Choose action: (p)rint Tree, (h)tml, (r)eplace tag, (b)oldface row, (d)elete tag, (a)dd tag, or (q)uit? => p

     html
      |----body
            |----p
                  |----A line of non-tagged text.
            |----p
                  |----A
                  |----em
                        |----new
                  |----paragraph.
            |----table
                  |----tr
                        |----td
                              |----em
                                    |----R1C1
                        |----td
                              |----R1C2
                  |----tr
                        |----td
                              |----R2C1
                        |----td
                              |----R2C2

NOTE: The tree structure printed via the print() method as above is the test for correctness.

Choose action: (p)rint Tree, (h)tml, (r)eplace tag, (b)oldface row, (d)elete tag, (a)dd tag, or (q)uit? => h

<html>
<body>
<p>
A line of non-tagged text.
</p>
<p>
A
<em>
new
</em>
paragraph.
</p>
<table>
<tr>
<td>
<em>
R1C1
</em>
</td>
<td>
R1C2
</td>
</tr>
<tr>
<td>
R2C1
</td>
<td>
R2C2
</td>
</tr>
</table>
</body>
</html>

Choose action: (p)rint Tree, (h)tml, (r)eplace tag, (b)oldface row, (d)elete tag, (a)dd tag, or (q)uit? => q
CAUTION: The HTML generated off the tree using the getHTML() method as above does NOT by itself guarantee correctness of the tree (the same HTML can be generated off different trees.) But after verifying with the print()ed tree structure, you can use the HTML to see the result in a browser page.

Submission

Submit your Tree.java file ONLY.

(If you submit a .class or .zip, or any other file, you will get no credit even if you have a working version on your computer. We will only grade whatever is in Sakai.)


Grading

All input files will be correctly formatted, so you don't have to do any error checking for input format.

Every transformation that is applied will be on a legitimate tree structure, where the transformation should work without failure.

Your build method will be graded first. After that, all other methods will be graded using our correct build implementation.

Each of the non-build methods will be graded using a tree built from scratch. This means every test case is treated separately, so that it does not depend on any previous test case's transformation of the tree.

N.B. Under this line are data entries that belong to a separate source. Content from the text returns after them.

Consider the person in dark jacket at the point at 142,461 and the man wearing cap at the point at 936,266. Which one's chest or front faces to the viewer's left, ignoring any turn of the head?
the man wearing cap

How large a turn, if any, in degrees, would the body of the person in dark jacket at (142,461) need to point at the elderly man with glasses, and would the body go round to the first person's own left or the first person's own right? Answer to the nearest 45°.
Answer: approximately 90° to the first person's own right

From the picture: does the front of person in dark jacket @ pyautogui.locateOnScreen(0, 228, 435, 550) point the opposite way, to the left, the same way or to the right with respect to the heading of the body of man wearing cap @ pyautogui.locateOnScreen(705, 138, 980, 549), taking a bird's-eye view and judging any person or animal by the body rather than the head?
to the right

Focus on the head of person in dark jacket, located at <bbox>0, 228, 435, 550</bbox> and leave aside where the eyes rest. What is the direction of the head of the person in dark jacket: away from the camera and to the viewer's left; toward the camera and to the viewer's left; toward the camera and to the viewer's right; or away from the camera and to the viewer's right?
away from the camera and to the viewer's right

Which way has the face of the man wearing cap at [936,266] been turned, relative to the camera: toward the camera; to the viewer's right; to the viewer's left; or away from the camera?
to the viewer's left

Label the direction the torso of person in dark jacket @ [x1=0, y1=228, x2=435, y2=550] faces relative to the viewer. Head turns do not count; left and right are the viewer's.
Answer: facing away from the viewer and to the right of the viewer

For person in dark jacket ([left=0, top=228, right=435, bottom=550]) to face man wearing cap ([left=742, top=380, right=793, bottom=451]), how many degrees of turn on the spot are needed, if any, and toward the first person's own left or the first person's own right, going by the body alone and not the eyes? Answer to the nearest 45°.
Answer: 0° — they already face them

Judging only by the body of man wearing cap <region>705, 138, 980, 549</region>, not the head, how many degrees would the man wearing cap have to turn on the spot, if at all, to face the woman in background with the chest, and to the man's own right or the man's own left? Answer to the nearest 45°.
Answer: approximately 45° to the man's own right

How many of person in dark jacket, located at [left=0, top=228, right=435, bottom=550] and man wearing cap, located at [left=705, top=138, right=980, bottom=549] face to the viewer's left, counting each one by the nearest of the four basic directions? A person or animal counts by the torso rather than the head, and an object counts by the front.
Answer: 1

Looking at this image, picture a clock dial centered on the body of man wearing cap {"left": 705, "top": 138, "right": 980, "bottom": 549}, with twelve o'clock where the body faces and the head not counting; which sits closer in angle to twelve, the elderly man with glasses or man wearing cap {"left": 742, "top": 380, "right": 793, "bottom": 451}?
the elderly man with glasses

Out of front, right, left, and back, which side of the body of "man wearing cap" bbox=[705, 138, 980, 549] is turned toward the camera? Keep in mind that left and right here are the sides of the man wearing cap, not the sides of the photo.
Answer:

Since every method you will implement results in building or modifying the DOM tree structure, we will grade by examing the tree structure that results at the end of each of your methods. Starting with root instance field, the grading process will traverse your tree structure and compare it with the expected structure. (As stated earlier in the Running the Program section, we will NOT be looking at the HTML printout of the tree.)

To check the tree structure as you go, you may either use the print() method, or you may want to use the Eclipse debugger to navigate through the tree nodes. There is comprehensive information on how to use the debugger in Eclipse under Help -> Help Contents -> Java development user guide -> Tasks -> Running and Debugging, and Help -> Help Contents -> Java development user guide -> References -> Views -> Variables View. Essentially, you need to know how to set breakpoints and examine variable values when the program stops at a breakpoint. (And of course, there are YouTube videos on using the debugger in Eclipse.)